Newsweek ran a cover profile on the Slackers: the iconoclastic, sarcastic ne’er-do-wells who didn’t seem to believe in anything, not the way Boomers had, anyway. Generation X was rebelling against the hard work and passion of the Baby Boomers. Kids these days.

But it wasn’t about rebellion, rather boredom—boredom with an American culture that was shiny and busy and full of crap. So the slackers got busy, too, and made their subculture part of mainstream culture. And then in just a few short years, by 2000, Gordinier says, it all went to hell, and Britney Spears played Virgil on our collective trip through the inferno.

Hell,
X Saves the World argues, is populated by the spawn of the Boomers: the Millennials, who are texting and OMG-ing their way over the world Xers worked so hard to un-lame. Gordinier again blames the Boomers for this, for it was their “I’m good enough even though I never had enough love” attitude toward themselves that led to a “my child is a special rainbow that the world needs to celebrate” style of parenting. A tiny generation (about 46 million) sandwiched between two behemoths (80 million each), Generation X was pushed aside, its day in the spotlight passed.

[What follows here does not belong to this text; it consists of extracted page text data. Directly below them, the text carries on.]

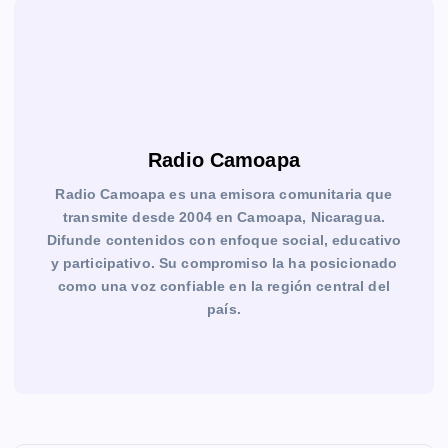
Radio Camoapa
Radio Camoapa es una emisora comunitaria que
transmite desde 2004 en Camoapa, Nicaragua.
Difunde contenidos con enfoque social, educativo
y participativo. Su compromiso la ha posicionado
como una voz confiable en la región central del
país.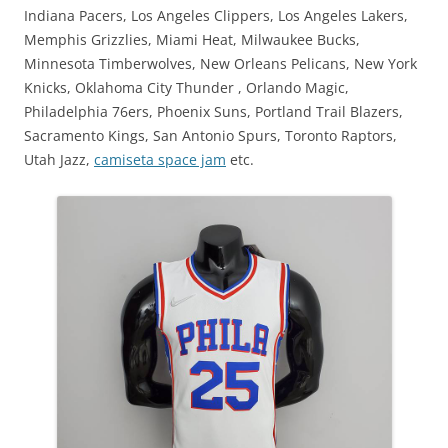
Indiana Pacers, Los Angeles Clippers, Los Angeles Lakers,
Memphis Grizzlies, Miami Heat, Milwaukee Bucks,
Minnesota Timberwolves, New Orleans Pelicans, New York
Knicks, Oklahoma City Thunder , Orlando Magic,
Philadelphia 76ers, Phoenix Suns, Portland Trail Blazers,
Sacramento Kings, San Antonio Spurs, Toronto Raptors,
Utah Jazz,
camiseta space jam
etc.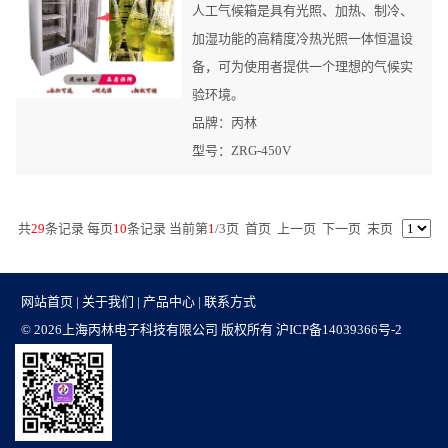
人工气候箱是具有光照、加热、制冷、
加湿功能的高精度冷热光照一体恒温设
备，可为使用者提供一个理想的气候实
验环境。
品牌：丙林
型号：ZRG-450V
共
29
条记录 每页
10
条记录 当前第
1
/
3
页
首页
上一页
下一页
末页
网站首页
|
关于我们
|
产品中心
|
联系方式
© 2026上海丙林电子科技有限公司 版权所有
沪ICP备14039366号-2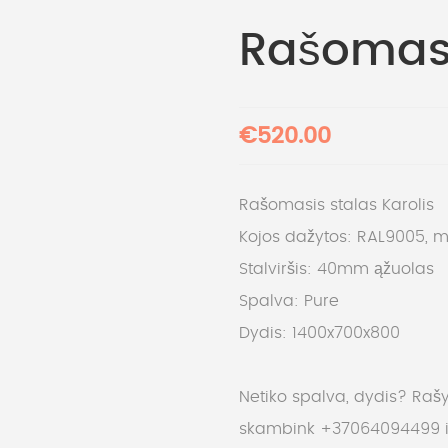
Rašomasi
€520.00
Rašomasis stalas Karolis
Kojos dažytos: RAL9005, m
Stalviršis: 40mm ąžuolas
Spalva: Pure
Dydis: 1400x700x800
Netiko spalva, dydis? Raš
skambink +37064094499 ir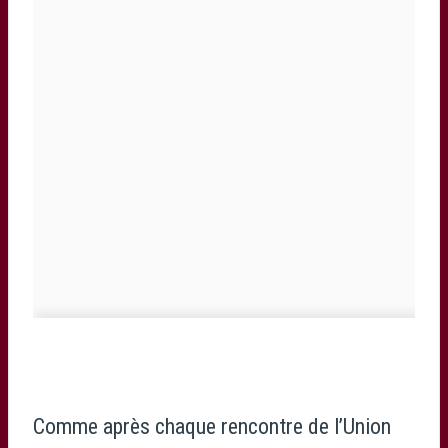
Comme après chaque rencontre de l’Union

And that, the book claims, is OK. If the Boomers are busy constantly talking about their feelings and Millennials are consumed by posting more pictures of themselves doing Jello shots on the Internet, Xers are just fine, thank you very much. And while the Me Generation and the Me, Too Generation are making a bunch of noise about their needs, it’s those of us in our 30s and 40s that have kept the world from sucking completely.

Gordinier provides as evidence the movies of the late ’90s, which indicated a giant shift in perception.
Requiem for a Dream, Being John Malkovich, Magnolia : all Gen-X creations. They looked at being lost as a simple given; that missions and movements are all empty if you don’t know who you are. Films like these pushed “indie” cinema into everyone’s consciousness, changing the ways that people thought not only about movies but about the lives those movies seek to represent.

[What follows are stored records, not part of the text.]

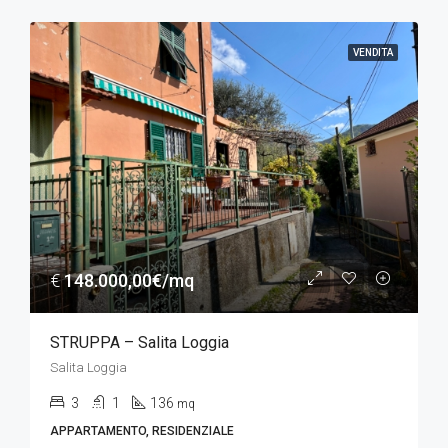
VENDITA
€
148.000,00€/mq
STRUPPA – Salita Loggia
Salita Loggia
3
1
136
mq
APPARTAMENTO, RESIDENZIALE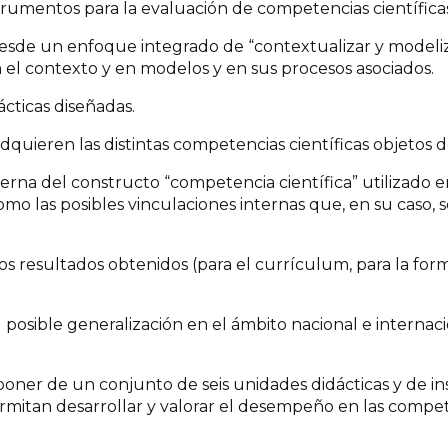
strumentos para la evaluación de competencias científica
esde un enfoque integrado de “contextualizar y modelizar
el contexto y en modelos y en sus procesos asociados.
cticas diseñadas.
dquieren las distintas competencias científicas objetos 
erna del constructo “competencia científica” utilizado e
omo las posibles vinculaciones internas que, en su caso, 
los resultados obtenidos (para el currículum, para la fo
 posible generalización en el ámbito nacional e internacio
oner de un conjunto de seis unidades didácticas y de in
rmitan desarrollar y valorar el desempeño en las compet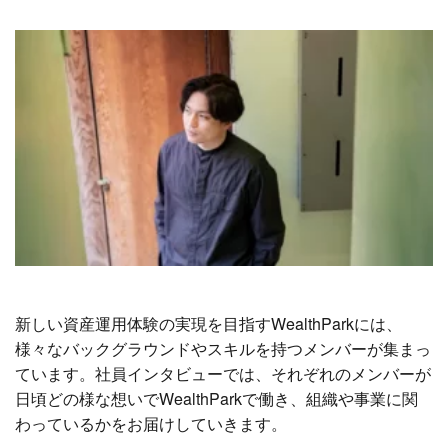
新しい資産運用体験の実現を目指すWealthParkには、
様々なバックグラウンドやスキルを持つメンバーが集まっ
ています。社員インタビューでは、それぞれのメンバーが
日頃どの様な想いでWealthParkで働き、組織や事業に関
わっているかをお届けしていきます。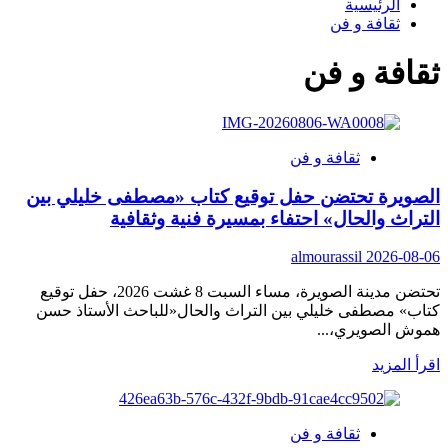
الرئيسية
ثقافة و فن
ثقافة و فن
ثقافة و فن
الصويرة تحتضن حفل توقيع كتاب «مصطفى خليلي بين
التراث والحال» احتفاء بمسيرة فنية وثقافية
almourassil
2026-08-06
تحتضن مدينة الصويرة، مساء السبت 8 غشت 2026، حفل توقيع
كتاب» مصطفى خليلي بين التراث والحال«للباحث الأستاذ حسن
هموش الصويري،...
اقرأ
اقرأ المزيد
المزيد
عن
الصويرة
ثقافة و فن
تحتضن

And the list goes on. Stephen Colbert and Jon Stewart: Xers and Cooler Kings. Colbert and Stewart have taken Generation X’s defining characteristic, irony, and elevated it beyond art, beyond politics; irony has become an essential way of telling the truth.

But maybe that’s what was always misunderstood about our generation. Our ironic detachment was never about not caring but in a way was about a kind of hope, holding out on commitment for something real. And it seems to have happened. In a 2007 speech, Barack Obama proclaimed “We are the ones we’ve been waiting for.” Obama, born in 1961, a member of Generation X. Hope wasn’t going to be handed down from the children of love-ins but was going to have to be nurtured out of disappointment, a specialty of X.

If you are not also a member of Generation X, there is absolutely no reason to read this book. Boomers look like jerks and Millennials like naive dilettantes who use the tools of the previous generation, such as ironic T-shirts, without an appreciation of their intent. Gordinier isn’t making a case to anyone else about the relevance of his generation but is speaking to the self-effacing Xers themselves. Though there are few of us, he says, and
American Idol won’t fucking go off of the air already, we must keep busy with the work of green architecture, slow food and good music with no backup dancers.

I don’t know that he fully makes his case, but he’s funny and strikes a chord with anyone who wore Doc Martens and moved to Prague (yes, me). And for men and women juggling families, attempts at cultural currency and going to a job where the Boomers ahead of you will never retire—and when they do you’ll be overqualified and old so the gig will go to a Millennial—it’s nice to be told that the only reason America isn’t a giant gaping hole of suckitude is because of people like you. It’s too bad you can’t totally buy it, though, since you’re fairly certain the author is being ironic.